====== Input data ======
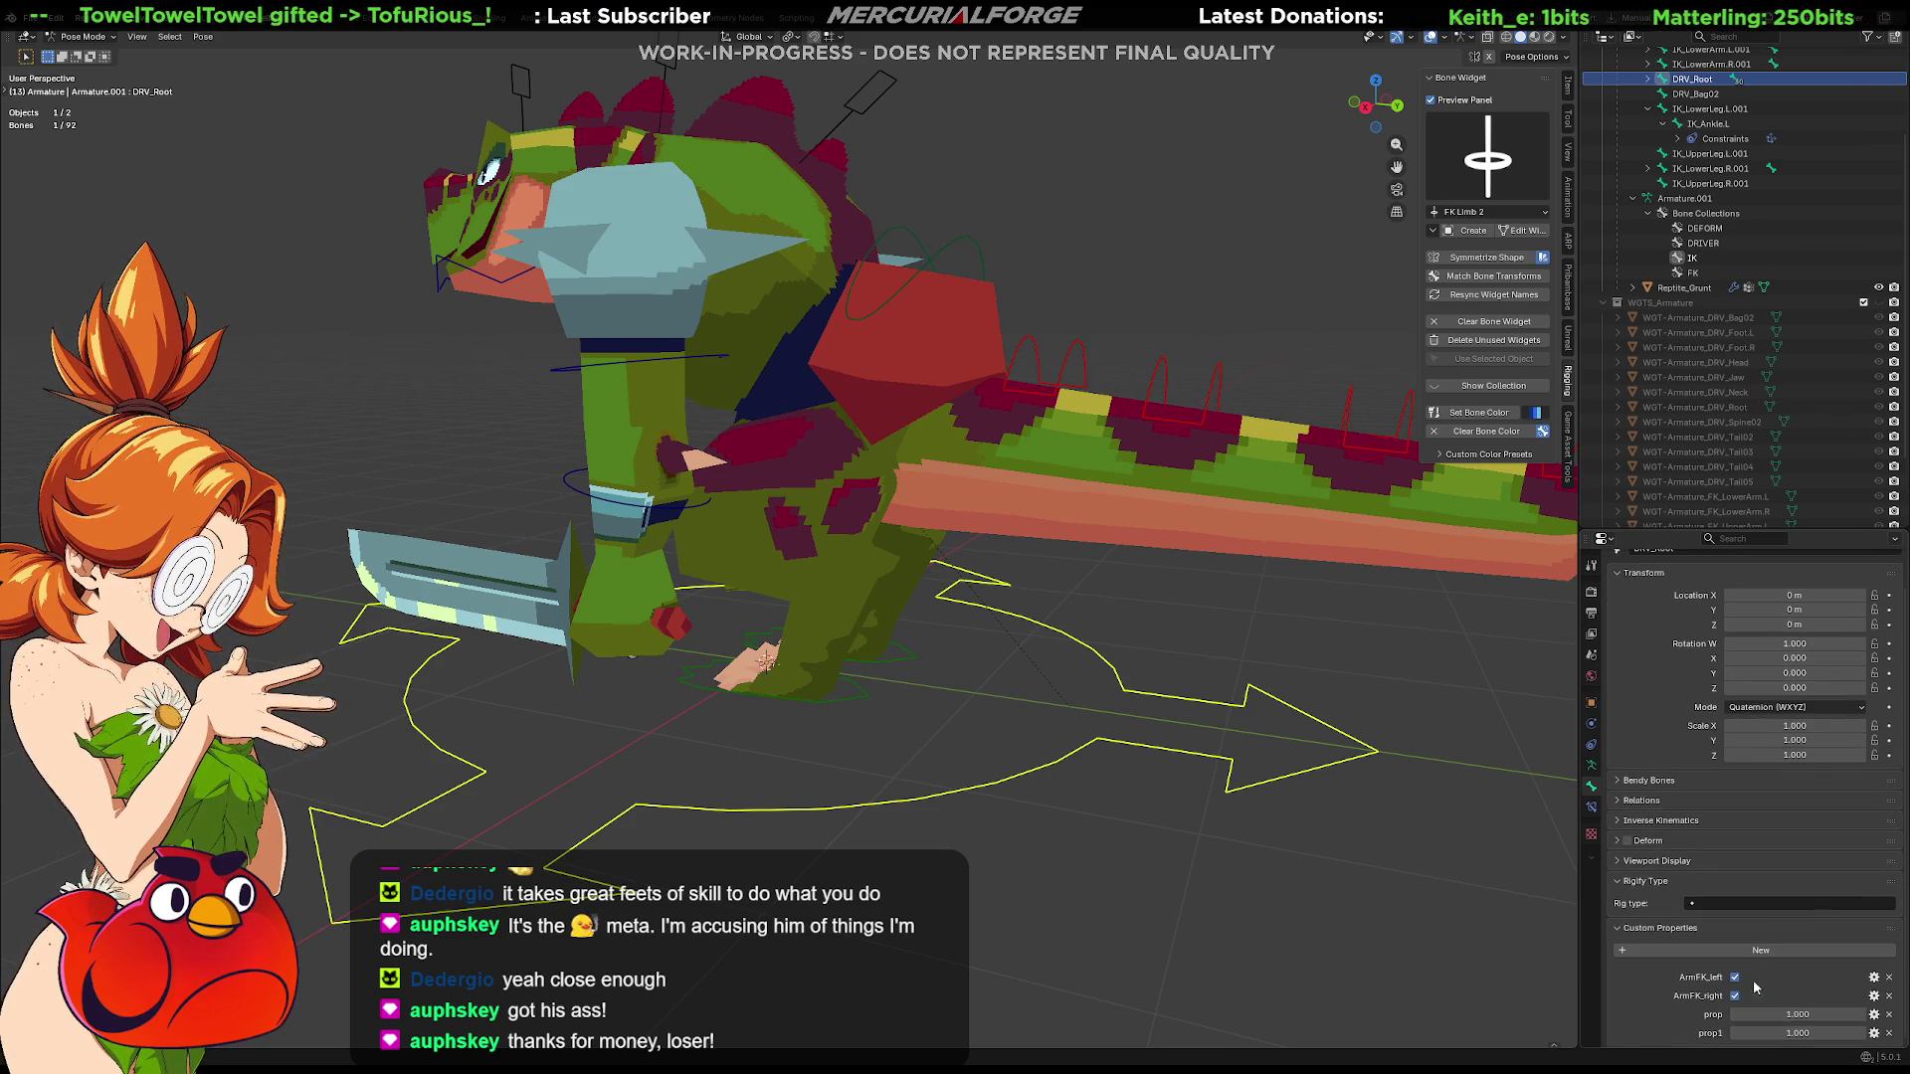
Make the first new property a Boolean named LegFK_right
left_click(1874, 1032)
left_click(1822, 809)
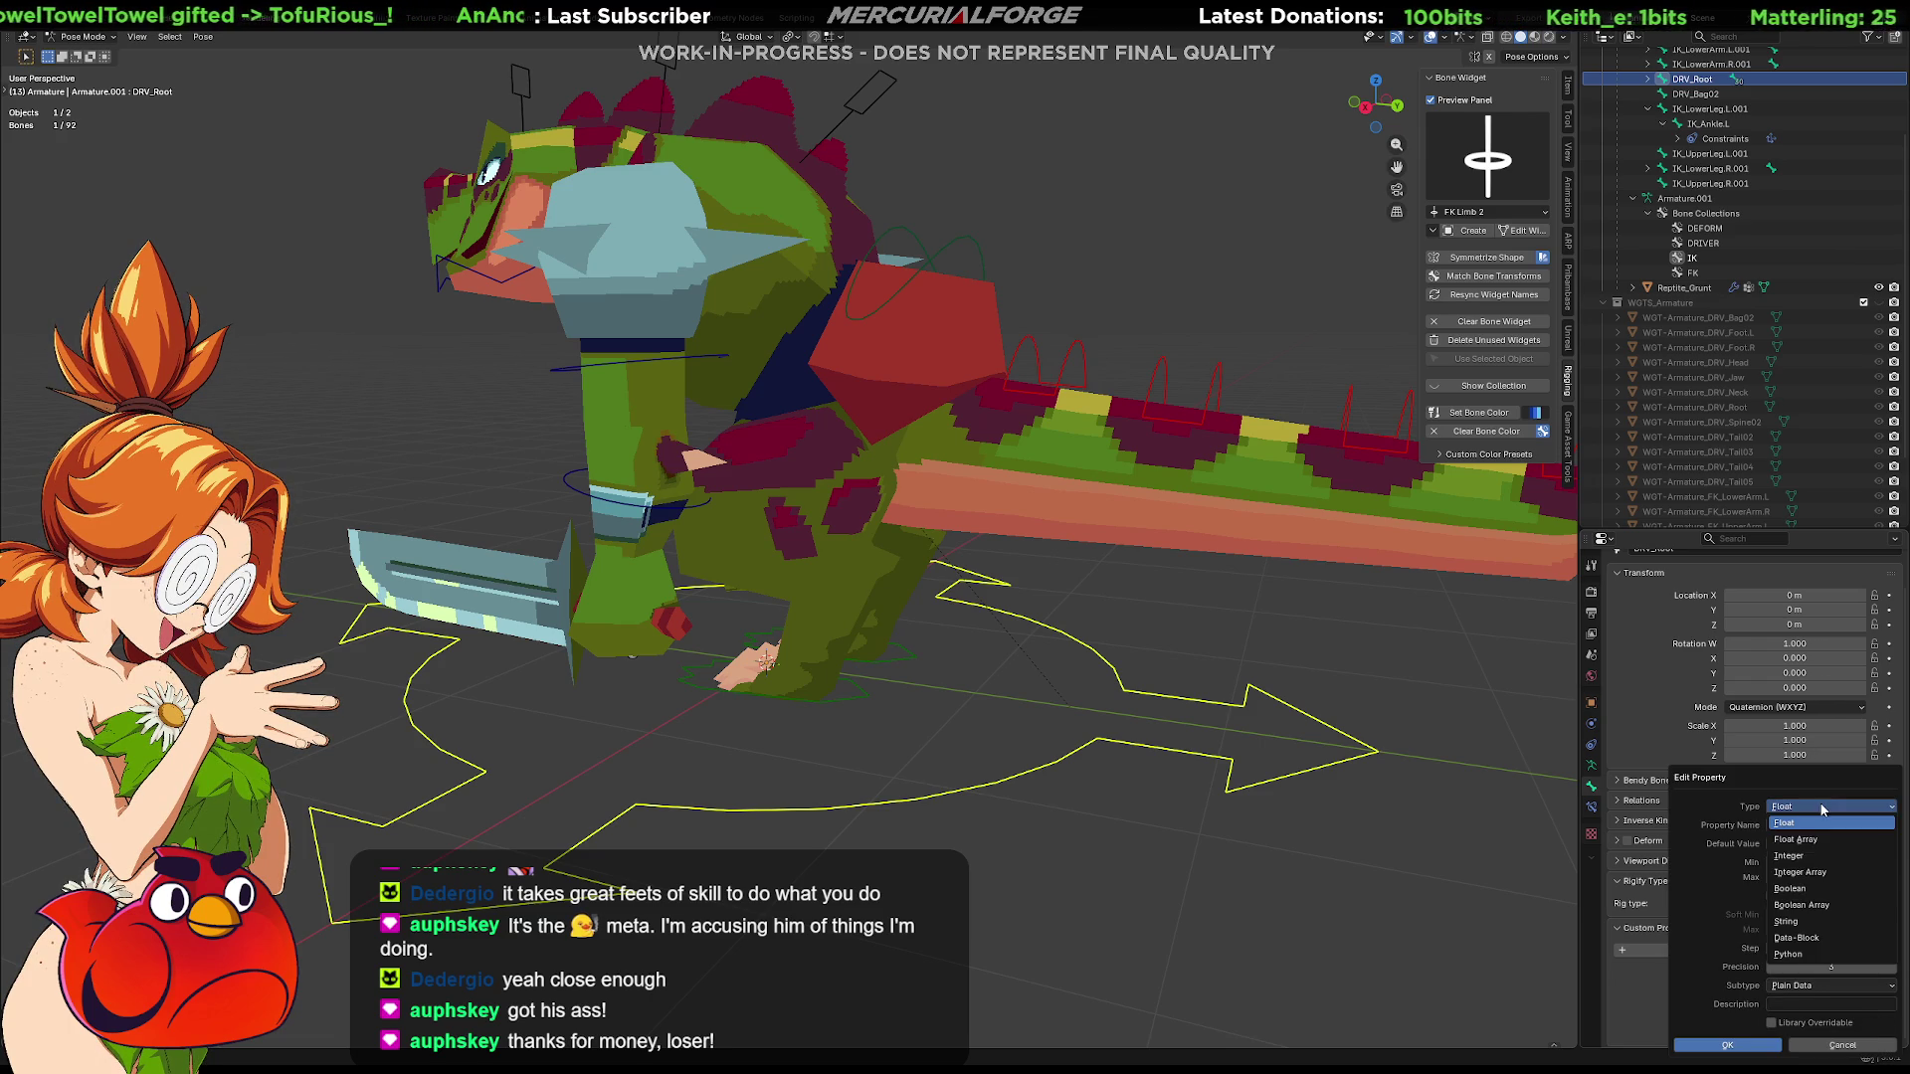
left_click(1798, 873)
left_click(1807, 795)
======
◆ **Goal of the exercise**: Without the pictures, reproduce every line of the records above exactly.

◆ **Output of the exercise**:
Make the first new property a Boolean named LegFK_right
left_click(1874, 1032)
left_click(1822, 809)
left_click(1798, 873)
left_click(1807, 795)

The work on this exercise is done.